- Exercise material -
***

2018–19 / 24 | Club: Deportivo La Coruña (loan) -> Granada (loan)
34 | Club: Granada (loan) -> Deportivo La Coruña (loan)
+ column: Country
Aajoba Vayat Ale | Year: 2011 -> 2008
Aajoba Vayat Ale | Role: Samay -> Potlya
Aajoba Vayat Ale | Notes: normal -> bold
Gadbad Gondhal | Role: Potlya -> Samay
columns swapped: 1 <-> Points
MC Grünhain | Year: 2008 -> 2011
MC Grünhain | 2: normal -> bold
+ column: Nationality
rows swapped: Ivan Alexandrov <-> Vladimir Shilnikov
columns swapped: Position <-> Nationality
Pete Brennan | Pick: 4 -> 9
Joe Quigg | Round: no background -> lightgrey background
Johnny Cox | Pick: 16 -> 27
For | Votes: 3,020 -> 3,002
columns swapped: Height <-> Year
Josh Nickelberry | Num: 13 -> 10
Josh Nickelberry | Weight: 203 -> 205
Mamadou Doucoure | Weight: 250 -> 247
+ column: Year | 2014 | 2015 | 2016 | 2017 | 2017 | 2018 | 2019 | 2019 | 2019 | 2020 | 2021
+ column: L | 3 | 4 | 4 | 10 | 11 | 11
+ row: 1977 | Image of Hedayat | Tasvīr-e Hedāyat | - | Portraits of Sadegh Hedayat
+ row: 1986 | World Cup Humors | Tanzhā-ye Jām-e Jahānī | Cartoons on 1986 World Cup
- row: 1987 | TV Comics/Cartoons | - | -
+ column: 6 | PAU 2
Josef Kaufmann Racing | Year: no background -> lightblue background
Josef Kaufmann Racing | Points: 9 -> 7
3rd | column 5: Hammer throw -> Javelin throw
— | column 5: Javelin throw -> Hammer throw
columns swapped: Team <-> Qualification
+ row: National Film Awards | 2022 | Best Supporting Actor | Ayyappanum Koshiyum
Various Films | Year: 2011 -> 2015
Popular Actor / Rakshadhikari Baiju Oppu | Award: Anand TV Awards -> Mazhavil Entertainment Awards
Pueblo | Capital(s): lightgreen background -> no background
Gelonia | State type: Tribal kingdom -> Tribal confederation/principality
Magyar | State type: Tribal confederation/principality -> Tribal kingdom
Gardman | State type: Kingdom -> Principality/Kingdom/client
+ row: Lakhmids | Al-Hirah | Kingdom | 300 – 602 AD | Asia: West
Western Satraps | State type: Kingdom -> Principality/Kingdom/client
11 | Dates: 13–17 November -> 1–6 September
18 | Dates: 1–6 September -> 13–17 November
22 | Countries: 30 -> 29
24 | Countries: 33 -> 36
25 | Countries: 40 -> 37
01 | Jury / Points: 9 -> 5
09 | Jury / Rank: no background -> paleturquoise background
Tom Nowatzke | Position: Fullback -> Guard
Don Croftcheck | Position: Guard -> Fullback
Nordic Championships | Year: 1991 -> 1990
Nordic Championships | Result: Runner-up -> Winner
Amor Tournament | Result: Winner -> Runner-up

***

- Given exercise -
Present every line of the records above as a JSON list of strings, with one string per line and blank lines omitted.

- Correct response -
[
  "2018–19 / 24 | Club: Deportivo La Coruña (loan) -> Granada (loan)",
  "34 | Club: Granada (loan) -> Deportivo La Coruña (loan)",
  "+ column: Country",
  "Aajoba Vayat Ale | Year: 2011 -> 2008",
  "Aajoba Vayat Ale | Role: Samay -> Potlya",
  "Aajoba Vayat Ale | Notes: normal -> bold",
  "Gadbad Gondhal | Role: Potlya -> Samay",
  "columns swapped: 1 <-> Points",
  "MC Grünhain | Year: 2008 -> 2011",
  "MC Grünhain | 2: normal -> bold",
  "+ column: Nationality",
  "rows swapped: Ivan Alexandrov <-> Vladimir Shilnikov",
  "columns swapped: Position <-> Nationality",
  "Pete Brennan | Pick: 4 -> 9",
  "Joe Quigg | Round: no background -> lightgrey background",
  "Johnny Cox | Pick: 16 -> 27",
  "For | Votes: 3,020 -> 3,002",
  "columns swapped: Height <-> Year",
  "Josh Nickelberry | Num: 13 -> 10",
  "Josh Nickelberry | Weight: 203 -> 205",
  "Mamadou Doucoure | Weight: 250 -> 247",
  "+ column: Year | 2014 | 2015 | 2016 | 2017 | 2017 | 2018 | 2019 | 2019 | 2019 | 2020 | 2021",
  "+ column: L | 3 | 4 | 4 | 10 | 11 | 11",
  "+ row: 1977 | Image of Hedayat | Tasvīr-e Hedāyat | - | Portraits of Sadegh Hedayat",
  "+ row: 1986 | World Cup Humors | Tanzhā-ye Jām-e Jahānī | Cartoons on 1986 World Cup",
  "- row: 1987 | TV Comics/Cartoons | - | -",
  "+ column: 6 | PAU 2",
  "Josef Kaufmann Racing | Year: no background -> lightblue background",
  "Josef Kaufmann Racing | Points: 9 -> 7",
  "3rd | column 5: Hammer throw -> Javelin throw",
  "— | column 5: Javelin throw -> Hammer throw",
  "columns swapped: Team <-> Qualification",
  "+ row: National Film Awards | 2022 | Best Supporting Actor | Ayyappanum Koshiyum",
  "Various Films | Year: 2011 -> 2015",
  "Popular Actor / Rakshadhikari Baiju Oppu | Award: Anand TV Awards -> Mazhavil Entertainment Awards",
  "Pueblo | Capital(s): lightgreen background -> no background",
  "Gelonia | State type: Tribal kingdom -> Tribal confederation/principality",
  "Magyar | State type: Tribal confederation/principality -> Tribal kingdom",
  "Gardman | State type: Kingdom -> Principality/Kingdom/client",
  "+ row: Lakhmids | Al-Hirah | Kingdom | 300 – 602 AD | Asia: West",
  "Western Satraps | State type: Kingdom -> Principality/Kingdom/client",
  "11 | Dates: 13–17 November -> 1–6 September",
  "18 | Dates: 1–6 September -> 13–17 November",
  "22 | Countries: 30 -> 29",
  "24 | Countries: 33 -> 36",
  "25 | Countries: 40 -> 37",
  "01 | Jury / Points: 9 -> 5",
  "09 | Jury / Rank: no background -> paleturquoise background",
  "Tom Nowatzke | Position: Fullback -> Guard",
  "Don Croftcheck | Position: Guard -> Fullback",
  "Nordic Championships | Year: 1991 -> 1990",
  "Nordic Championships | Result: Runner-up -> Winner",
  "Amor Tournament | Result: Winner -> Runner-up"
]